BEGIN

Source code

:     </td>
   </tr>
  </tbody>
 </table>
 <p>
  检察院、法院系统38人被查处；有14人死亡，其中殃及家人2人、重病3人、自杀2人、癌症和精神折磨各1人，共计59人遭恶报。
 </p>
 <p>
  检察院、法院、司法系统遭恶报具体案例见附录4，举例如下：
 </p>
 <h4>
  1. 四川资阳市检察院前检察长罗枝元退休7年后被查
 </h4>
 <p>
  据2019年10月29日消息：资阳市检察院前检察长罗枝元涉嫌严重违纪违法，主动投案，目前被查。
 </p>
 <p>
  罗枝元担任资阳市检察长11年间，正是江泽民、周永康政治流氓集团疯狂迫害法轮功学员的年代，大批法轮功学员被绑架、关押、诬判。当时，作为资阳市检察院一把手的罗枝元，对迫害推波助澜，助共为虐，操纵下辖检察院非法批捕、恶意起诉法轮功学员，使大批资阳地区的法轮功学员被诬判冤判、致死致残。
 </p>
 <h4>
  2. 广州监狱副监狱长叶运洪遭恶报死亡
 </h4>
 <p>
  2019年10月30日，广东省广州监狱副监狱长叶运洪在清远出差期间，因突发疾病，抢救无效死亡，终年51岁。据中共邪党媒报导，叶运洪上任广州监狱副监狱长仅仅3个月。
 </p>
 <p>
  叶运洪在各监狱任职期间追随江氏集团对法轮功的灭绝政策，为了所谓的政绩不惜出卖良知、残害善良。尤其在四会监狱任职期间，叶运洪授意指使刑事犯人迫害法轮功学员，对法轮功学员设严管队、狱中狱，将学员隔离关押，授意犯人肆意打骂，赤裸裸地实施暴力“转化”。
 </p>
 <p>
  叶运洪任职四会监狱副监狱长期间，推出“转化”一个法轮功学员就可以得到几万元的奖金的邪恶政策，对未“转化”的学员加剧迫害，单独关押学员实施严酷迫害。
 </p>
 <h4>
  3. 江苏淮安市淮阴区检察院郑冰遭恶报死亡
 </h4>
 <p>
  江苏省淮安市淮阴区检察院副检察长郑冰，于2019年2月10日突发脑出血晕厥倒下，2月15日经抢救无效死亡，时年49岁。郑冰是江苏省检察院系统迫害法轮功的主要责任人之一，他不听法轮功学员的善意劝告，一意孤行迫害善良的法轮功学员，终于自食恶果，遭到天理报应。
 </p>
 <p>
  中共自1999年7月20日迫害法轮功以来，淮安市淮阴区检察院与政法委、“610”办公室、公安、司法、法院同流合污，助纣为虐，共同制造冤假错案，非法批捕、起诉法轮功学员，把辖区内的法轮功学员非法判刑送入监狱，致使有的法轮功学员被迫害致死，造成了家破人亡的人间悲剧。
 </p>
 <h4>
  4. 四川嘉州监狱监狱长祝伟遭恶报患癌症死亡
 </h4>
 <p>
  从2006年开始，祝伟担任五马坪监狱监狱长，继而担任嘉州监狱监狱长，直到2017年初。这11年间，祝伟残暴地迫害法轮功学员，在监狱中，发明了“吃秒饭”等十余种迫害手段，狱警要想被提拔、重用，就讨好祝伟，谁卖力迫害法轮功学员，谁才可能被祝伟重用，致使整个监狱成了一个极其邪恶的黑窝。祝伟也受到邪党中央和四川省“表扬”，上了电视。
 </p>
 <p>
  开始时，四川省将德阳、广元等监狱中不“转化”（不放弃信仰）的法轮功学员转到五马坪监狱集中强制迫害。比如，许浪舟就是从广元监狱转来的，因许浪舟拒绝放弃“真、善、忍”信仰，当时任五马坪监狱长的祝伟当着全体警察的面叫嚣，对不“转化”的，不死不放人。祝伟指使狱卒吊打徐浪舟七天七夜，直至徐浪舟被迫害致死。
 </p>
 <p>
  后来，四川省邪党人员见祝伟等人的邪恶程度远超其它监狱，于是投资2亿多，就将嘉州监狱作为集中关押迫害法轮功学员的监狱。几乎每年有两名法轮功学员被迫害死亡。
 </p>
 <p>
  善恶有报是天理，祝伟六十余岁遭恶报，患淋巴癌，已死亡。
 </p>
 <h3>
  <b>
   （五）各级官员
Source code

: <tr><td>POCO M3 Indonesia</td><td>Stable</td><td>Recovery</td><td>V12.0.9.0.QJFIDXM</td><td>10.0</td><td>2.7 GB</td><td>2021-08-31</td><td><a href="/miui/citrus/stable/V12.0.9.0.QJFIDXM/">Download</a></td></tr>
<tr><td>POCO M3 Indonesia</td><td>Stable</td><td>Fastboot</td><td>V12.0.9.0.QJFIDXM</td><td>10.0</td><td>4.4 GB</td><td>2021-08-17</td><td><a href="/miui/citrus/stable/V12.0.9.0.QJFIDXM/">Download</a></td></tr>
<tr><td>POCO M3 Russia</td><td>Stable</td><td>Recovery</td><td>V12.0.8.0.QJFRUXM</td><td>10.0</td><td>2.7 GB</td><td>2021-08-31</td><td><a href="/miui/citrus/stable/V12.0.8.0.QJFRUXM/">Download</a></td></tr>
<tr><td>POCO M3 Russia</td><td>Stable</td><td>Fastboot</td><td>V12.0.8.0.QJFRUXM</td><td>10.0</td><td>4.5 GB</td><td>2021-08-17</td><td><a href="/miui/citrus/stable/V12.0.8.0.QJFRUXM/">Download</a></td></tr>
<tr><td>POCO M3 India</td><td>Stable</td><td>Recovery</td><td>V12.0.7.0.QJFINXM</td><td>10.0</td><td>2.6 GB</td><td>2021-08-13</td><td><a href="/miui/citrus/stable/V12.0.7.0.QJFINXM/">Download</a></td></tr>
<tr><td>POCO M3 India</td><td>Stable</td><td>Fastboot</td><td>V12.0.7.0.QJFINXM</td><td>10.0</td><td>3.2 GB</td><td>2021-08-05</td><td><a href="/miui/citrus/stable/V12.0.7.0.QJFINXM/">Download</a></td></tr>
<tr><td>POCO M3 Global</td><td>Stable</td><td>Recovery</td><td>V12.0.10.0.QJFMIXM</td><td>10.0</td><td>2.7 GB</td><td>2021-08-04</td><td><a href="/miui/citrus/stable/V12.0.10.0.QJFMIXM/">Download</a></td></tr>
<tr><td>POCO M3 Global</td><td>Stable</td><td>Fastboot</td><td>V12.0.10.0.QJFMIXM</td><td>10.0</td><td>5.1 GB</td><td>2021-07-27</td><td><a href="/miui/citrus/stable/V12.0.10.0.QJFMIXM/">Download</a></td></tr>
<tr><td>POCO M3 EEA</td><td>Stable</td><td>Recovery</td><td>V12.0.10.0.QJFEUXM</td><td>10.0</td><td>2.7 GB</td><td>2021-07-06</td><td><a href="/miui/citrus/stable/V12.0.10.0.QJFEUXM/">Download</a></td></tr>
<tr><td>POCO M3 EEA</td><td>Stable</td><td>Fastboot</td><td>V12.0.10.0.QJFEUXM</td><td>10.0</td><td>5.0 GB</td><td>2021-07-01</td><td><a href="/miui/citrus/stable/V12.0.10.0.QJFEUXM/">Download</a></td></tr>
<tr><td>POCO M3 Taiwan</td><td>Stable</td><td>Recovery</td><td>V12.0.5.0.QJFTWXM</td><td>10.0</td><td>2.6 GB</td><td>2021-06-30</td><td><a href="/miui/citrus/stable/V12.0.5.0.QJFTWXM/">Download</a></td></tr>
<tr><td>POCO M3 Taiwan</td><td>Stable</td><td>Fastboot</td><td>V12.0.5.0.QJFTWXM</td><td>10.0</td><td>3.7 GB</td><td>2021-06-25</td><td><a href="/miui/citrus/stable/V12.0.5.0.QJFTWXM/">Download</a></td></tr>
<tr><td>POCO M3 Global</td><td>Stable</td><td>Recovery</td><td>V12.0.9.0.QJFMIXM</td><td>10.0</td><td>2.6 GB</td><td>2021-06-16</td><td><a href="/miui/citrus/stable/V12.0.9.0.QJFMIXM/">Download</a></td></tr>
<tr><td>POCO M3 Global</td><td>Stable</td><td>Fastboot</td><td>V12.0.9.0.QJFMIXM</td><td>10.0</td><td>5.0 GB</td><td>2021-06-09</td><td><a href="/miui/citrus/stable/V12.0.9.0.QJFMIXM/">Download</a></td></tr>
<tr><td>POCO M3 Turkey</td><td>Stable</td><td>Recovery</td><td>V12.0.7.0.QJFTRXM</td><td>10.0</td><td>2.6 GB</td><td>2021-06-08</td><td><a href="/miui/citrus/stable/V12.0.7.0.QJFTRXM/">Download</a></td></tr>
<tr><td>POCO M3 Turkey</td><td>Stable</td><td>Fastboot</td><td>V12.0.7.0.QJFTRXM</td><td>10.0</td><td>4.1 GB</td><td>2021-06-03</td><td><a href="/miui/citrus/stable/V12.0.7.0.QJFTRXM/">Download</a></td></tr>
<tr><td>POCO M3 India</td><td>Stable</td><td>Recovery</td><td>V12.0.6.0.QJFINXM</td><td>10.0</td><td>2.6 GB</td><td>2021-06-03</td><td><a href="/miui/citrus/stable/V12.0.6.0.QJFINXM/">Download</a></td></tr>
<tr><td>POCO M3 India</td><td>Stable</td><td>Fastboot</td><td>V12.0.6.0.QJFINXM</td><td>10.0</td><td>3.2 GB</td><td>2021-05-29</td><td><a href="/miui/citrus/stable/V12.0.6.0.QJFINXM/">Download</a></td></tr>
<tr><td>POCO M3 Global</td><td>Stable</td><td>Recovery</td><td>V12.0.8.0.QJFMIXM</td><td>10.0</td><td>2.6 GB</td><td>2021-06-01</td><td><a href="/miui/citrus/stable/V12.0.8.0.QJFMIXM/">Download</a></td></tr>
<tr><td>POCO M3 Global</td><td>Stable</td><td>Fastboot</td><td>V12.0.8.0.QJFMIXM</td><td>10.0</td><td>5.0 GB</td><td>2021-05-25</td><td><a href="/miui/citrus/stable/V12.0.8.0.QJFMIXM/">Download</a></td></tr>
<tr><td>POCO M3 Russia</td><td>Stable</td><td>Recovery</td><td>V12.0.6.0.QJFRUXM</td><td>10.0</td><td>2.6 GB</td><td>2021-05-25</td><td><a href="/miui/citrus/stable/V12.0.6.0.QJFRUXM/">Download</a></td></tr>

END

Return every line of the items above that contains the string "Indonesia". Case counts.

→ Solved problem:
: <tr><td>POCO M3 Indonesia</td><td>Stable</td><td>Recovery</td><td>V12.0.9.0.QJFIDXM</td><td>10.0</td><td>2.7 GB</td><td>2021-08-31</td><td><a href="/miui/citrus/stable/V12.0.9.0.QJFIDXM/">Download</a></td></tr>
<tr><td>POCO M3 Indonesia</td><td>Stable</td><td>Fastboot</td><td>V12.0.9.0.QJFIDXM</td><td>10.0</td><td>4.4 GB</td><td>2021-08-17</td><td><a href="/miui/citrus/stable/V12.0.9.0.QJFIDXM/">Download</a></td></tr>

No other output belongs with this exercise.